> [Task instructions] Print exactly the lines that run from the first line of the material to the line containing "24: (907, 545)", both ends included, and skip the pictures.
Segment Open
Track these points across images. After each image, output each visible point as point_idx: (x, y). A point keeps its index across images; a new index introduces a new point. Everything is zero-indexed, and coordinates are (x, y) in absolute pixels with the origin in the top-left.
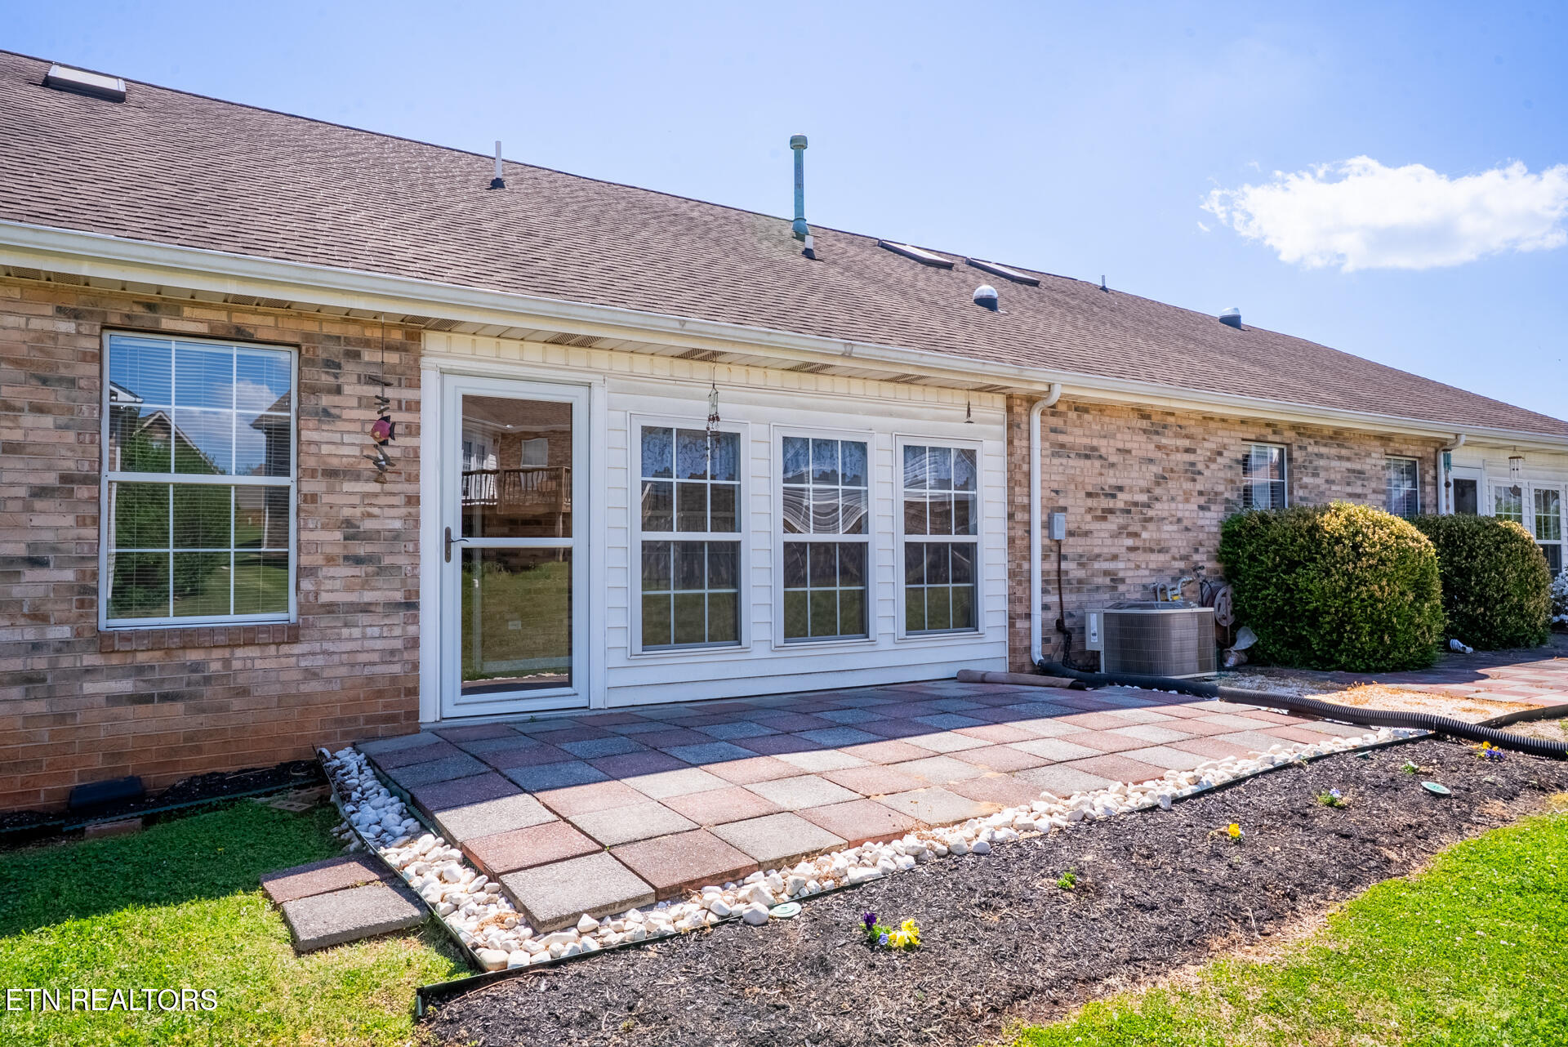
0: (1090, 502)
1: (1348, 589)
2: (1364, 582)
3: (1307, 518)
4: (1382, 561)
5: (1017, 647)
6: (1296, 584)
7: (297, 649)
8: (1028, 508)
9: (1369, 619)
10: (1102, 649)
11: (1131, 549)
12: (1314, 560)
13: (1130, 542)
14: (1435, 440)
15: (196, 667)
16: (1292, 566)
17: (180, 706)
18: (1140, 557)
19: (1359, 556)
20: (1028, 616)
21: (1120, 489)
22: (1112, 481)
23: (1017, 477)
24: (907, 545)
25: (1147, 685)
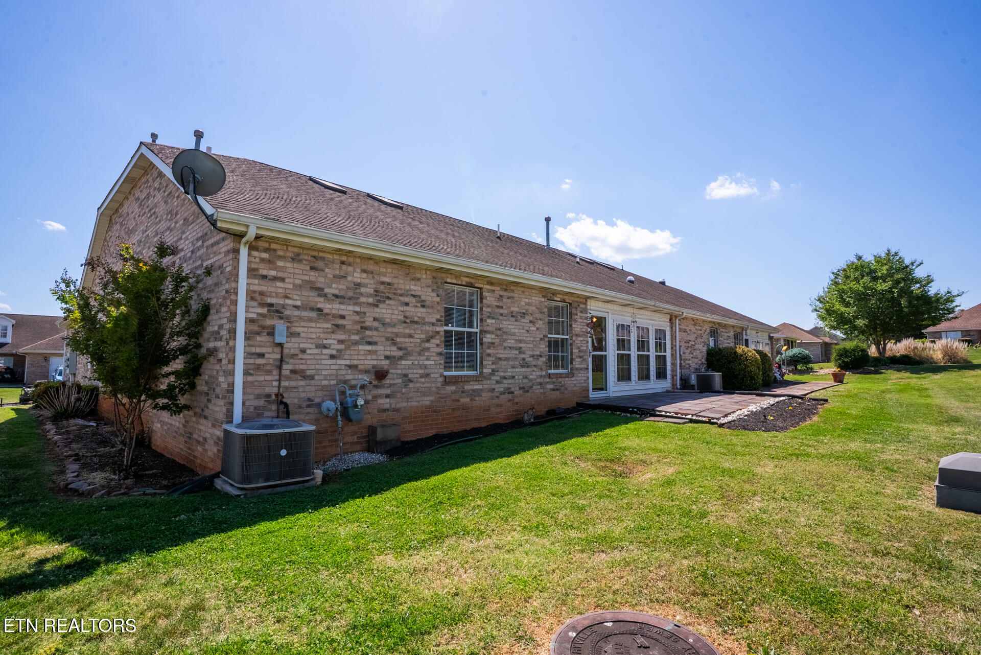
0: (685, 344)
1: (745, 369)
2: (749, 367)
3: (733, 349)
4: (752, 361)
5: (674, 385)
6: (732, 367)
7: (573, 379)
8: (676, 346)
9: (750, 377)
10: (696, 384)
11: (692, 358)
12: (736, 361)
13: (692, 356)
14: (742, 327)
15: (560, 383)
16: (730, 362)
17: (558, 392)
18: (694, 360)
19: (747, 360)
20: (676, 375)
21: (690, 341)
22: (689, 339)
23: (673, 338)
24: (656, 355)
25: (713, 392)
Segment Closed
> [Task result]
Track these points across images. After each image, output each visible point as point_idx: (x, y). A point keeps its index across images; a new index introduces a new point. Everything is zero-indexed, and coordinates are (x, y) in absolute pixels with the origin in the top-left.
0: (1090, 502)
1: (1348, 589)
2: (1364, 582)
3: (1307, 518)
4: (1382, 561)
5: (1017, 647)
6: (1296, 584)
7: (297, 649)
8: (1028, 508)
9: (1369, 619)
10: (1102, 649)
11: (1131, 549)
12: (1314, 560)
13: (1130, 542)
14: (1435, 440)
15: (196, 667)
16: (1292, 566)
17: (180, 706)
18: (1140, 557)
19: (1359, 556)
20: (1028, 616)
21: (1120, 489)
22: (1112, 481)
23: (1017, 477)
24: (907, 545)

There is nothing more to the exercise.